Ngcobo urges debate on powers

2010-10-16 09:44

Stellenbosch - Chief Justice Sandile Ngcobo on Friday encouraged debate on the defining features of the separation of powers in SA.

Delivering the annual human rights lecture at Stellenbosch University's human rights department, he said the separation of powers between the executive, judiciary and legislature was not a new thing and could be traced back over many centuries to curb the abuse of power.

Well over 200 years ago the importance of the separation of powers in a democracy was recognised.

Today checks and balances were commonplace in modern democracies.

An appropriate doctrine for the separation of powers in South Africa would only be developed over time.

The South African Constitution contemplated an interaction between the courts and other branches of government.

It was necessary to move away from the perception that the courts were engaged in a tough battle with other levels of government.

All branches of government after all had a role in play in upholding the Constitution, he said.

The Constitutional Court had the final word on whether legislation was constitutional, making it the ultimate guardian of the Constitution and the values enshrined within it.

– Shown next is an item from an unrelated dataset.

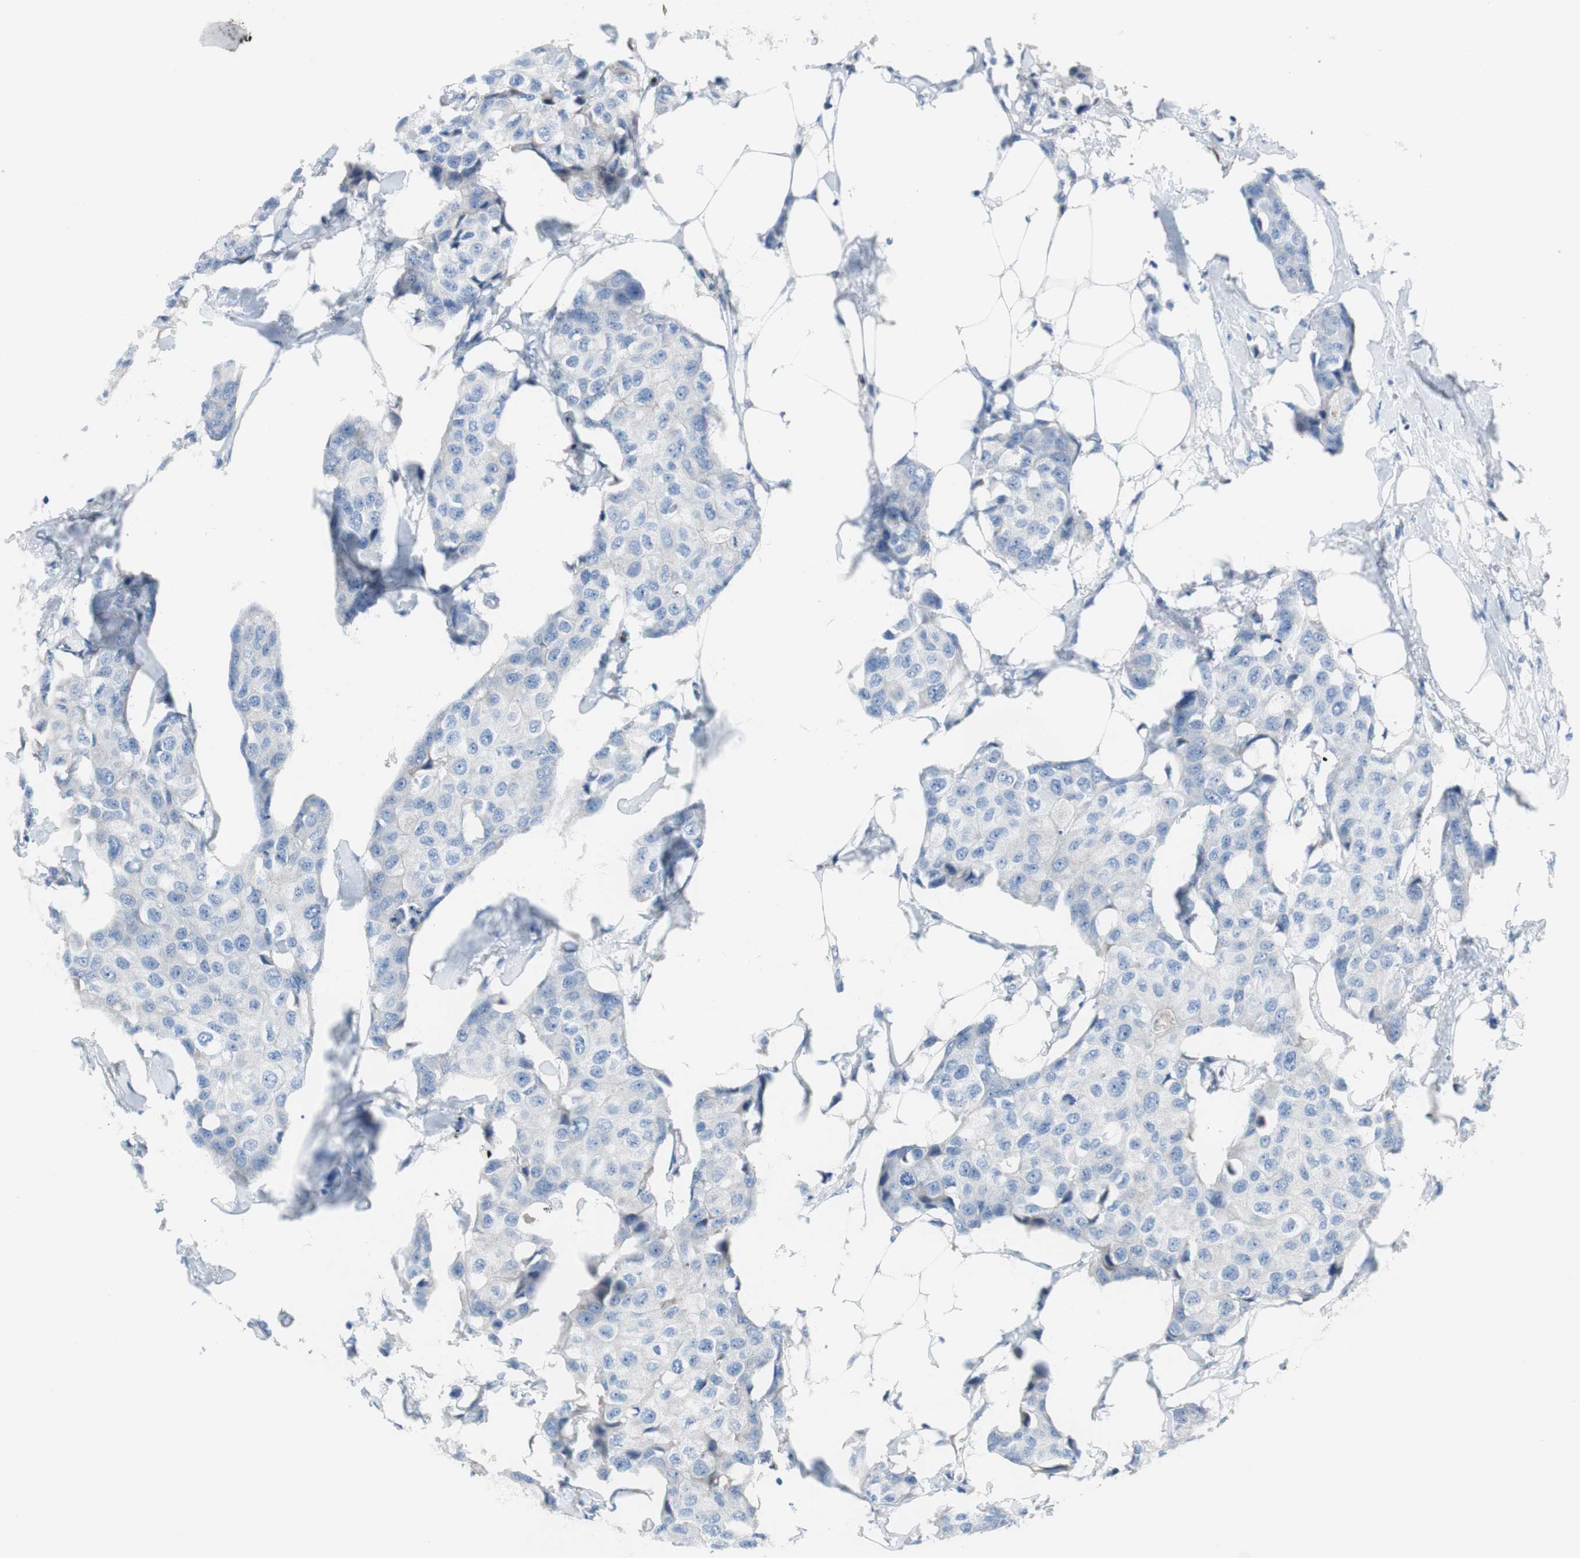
{"staining": {"intensity": "negative", "quantity": "none", "location": "none"}, "tissue": "breast cancer", "cell_type": "Tumor cells", "image_type": "cancer", "snomed": [{"axis": "morphology", "description": "Duct carcinoma"}, {"axis": "topography", "description": "Breast"}], "caption": "Human breast intraductal carcinoma stained for a protein using IHC demonstrates no expression in tumor cells.", "gene": "KANSL1", "patient": {"sex": "female", "age": 80}}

Within this context the court interacted with other levels of government.

The South African courts were engaged in an ongoing dialogue with other levels of government in that when the courts struck down legislation, government had to respond and the legislature had to amend laws accordingly.

This began at the dawn of South Africa's new constitutional order, when the Constitutional Court had to certify the Constitution itself. It concluded that most, but not all parts in the Constitution complied. Amendments were then made, and it was certified the second time round.

This was the start of the court's ongoing dialogue with other branches of government.

The Constitutional Court facilitated this dialogue in three ways. Firstly it had the power to strike down legislation or acts. Secondly, bills could be referred to it by the president, the provinces or others. Thirdly, it had the power to protect socio-economic rights.

The judiciary had an important role to play in defending these rights, and the state needed to respond to court rulings.